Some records
==============================
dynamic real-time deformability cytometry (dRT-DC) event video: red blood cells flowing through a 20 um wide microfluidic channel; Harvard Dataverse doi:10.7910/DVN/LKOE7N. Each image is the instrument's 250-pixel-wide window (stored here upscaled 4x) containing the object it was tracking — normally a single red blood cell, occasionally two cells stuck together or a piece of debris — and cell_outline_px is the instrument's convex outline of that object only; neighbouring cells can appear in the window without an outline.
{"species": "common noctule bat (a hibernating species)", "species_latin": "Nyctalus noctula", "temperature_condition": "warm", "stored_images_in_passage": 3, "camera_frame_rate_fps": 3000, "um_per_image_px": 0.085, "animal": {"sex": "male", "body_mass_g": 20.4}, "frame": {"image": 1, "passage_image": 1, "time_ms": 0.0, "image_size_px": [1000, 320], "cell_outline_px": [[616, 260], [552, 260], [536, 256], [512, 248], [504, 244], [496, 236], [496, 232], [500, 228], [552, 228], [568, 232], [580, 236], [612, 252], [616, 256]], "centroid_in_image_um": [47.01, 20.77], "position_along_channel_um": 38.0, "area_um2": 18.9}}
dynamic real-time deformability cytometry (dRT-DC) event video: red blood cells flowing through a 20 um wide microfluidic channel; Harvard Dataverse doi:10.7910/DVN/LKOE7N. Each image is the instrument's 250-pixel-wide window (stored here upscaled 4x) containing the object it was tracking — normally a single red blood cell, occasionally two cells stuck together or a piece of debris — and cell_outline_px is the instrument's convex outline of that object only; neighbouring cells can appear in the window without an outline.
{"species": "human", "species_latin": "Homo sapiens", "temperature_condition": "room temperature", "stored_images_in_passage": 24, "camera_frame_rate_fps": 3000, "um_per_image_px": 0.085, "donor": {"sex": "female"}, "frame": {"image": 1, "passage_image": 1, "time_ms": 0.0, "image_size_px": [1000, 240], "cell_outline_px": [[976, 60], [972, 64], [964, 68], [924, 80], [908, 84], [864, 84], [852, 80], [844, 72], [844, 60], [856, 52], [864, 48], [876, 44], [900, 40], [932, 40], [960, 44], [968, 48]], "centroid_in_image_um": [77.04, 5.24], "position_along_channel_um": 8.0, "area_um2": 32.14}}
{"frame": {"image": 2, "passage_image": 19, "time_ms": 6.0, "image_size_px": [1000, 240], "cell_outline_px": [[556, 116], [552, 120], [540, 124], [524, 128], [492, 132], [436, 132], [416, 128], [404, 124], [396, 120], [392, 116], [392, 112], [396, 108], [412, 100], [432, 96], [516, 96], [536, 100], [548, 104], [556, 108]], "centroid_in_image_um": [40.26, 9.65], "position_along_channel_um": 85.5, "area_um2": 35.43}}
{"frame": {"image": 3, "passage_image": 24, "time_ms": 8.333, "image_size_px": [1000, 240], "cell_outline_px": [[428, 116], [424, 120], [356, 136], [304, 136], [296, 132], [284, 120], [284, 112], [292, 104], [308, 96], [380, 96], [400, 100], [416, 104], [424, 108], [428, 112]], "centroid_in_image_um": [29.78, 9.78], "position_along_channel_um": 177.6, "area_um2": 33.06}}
==============================
Please restate the records in full, word for word.

Response to the task
dynamic real-time deformability cytometry (dRT-DC) event video: red blood cells flowing through a 20 um wide microfluidic channel; Harvard Dataverse doi:10.7910/DVN/LKOE7N. Each image is the instrument's 250-pixel-wide window (stored here upscaled 4x) containing the object it was tracking — normally a single red blood cell, occasionally two cells stuck together or a piece of debris — and cell_outline_px is the instrument's convex outline of that object only; neighbouring cells can appear in the window without an outline.
{"species": "common noctule bat (a hibernating species)", "species_latin": "Nyctalus noctula", "temperature_condition": "warm", "stored_images_in_passage": 3, "camera_frame_rate_fps": 3000, "um_per_image_px": 0.085, "animal": {"sex": "male", "body_mass_g": 20.4}, "frame": {"image": 1, "passage_image": 1, "time_ms": 0.0, "image_size_px": [1000, 320], "cell_outline_px": [[616, 260], [552, 260], [536, 256], [512, 248], [504, 244], [496, 236], [496, 232], [500, 228], [552, 228], [568, 232], [580, 236], [612, 252], [616, 256]], "centroid_in_image_um": [47.01, 20.77], "position_along_channel_um": 38.0, "area_um2": 18.9}}
dynamic real-time deformability cytometry (dRT-DC) event video: red blood cells flowing through a 20 um wide microfluidic channel; Harvard Dataverse doi:10.7910/DVN/LKOE7N. Each image is the instrument's 250-pixel-wide window (stored here upscaled 4x) containing the object it was tracking — normally a single red blood cell, occasionally two cells stuck together or a piece of debris — and cell_outline_px is the instrument's convex outline of that object only; neighbouring cells can appear in the window without an outline.
{"species": "human", "species_latin": "Homo sapiens", "temperature_condition": "room temperature", "stored_images_in_passage": 24, "camera_frame_rate_fps": 3000, "um_per_image_px": 0.085, "donor": {"sex": "female"}, "frame": {"image": 1, "passage_image": 1, "time_ms": 0.0, "image_size_px": [1000, 240], "cell_outline_px": [[976, 60], [972, 64], [964, 68], [924, 80], [908, 84], [864, 84], [852, 80], [844, 72], [844, 60], [856, 52], [864, 48], [876, 44], [900, 40], [932, 40], [960, 44], [968, 48]], "centroid_in_image_um": [77.04, 5.24], "position_along_channel_um": 8.0, "area_um2": 32.14}}
{"frame": {"image": 2, "passage_image": 19, "time_ms": 6.0, "image_size_px": [1000, 240], "cell_outline_px": [[556, 116], [552, 120], [540, 124], [524, 128], [492, 132], [436, 132], [416, 128], [404, 124], [396, 120], [392, 116], [392, 112], [396, 108], [412, 100], [432, 96], [516, 96], [536, 100], [548, 104], [556, 108]], "centroid_in_image_um": [40.26, 9.65], "position_along_channel_um": 85.5, "area_um2": 35.43}}
{"frame": {"image": 3, "passage_image": 24, "time_ms": 8.333, "image_size_px": [1000, 240], "cell_outline_px": [[428, 116], [424, 120], [356, 136], [304, 136], [296, 132], [284, 120], [284, 112], [292, 104], [308, 96], [380, 96], [400, 100], [416, 104], [424, 108], [428, 112]], "centroid_in_image_um": [29.78, 9.78], "position_along_channel_um": 177.6, "area_um2": 33.06}}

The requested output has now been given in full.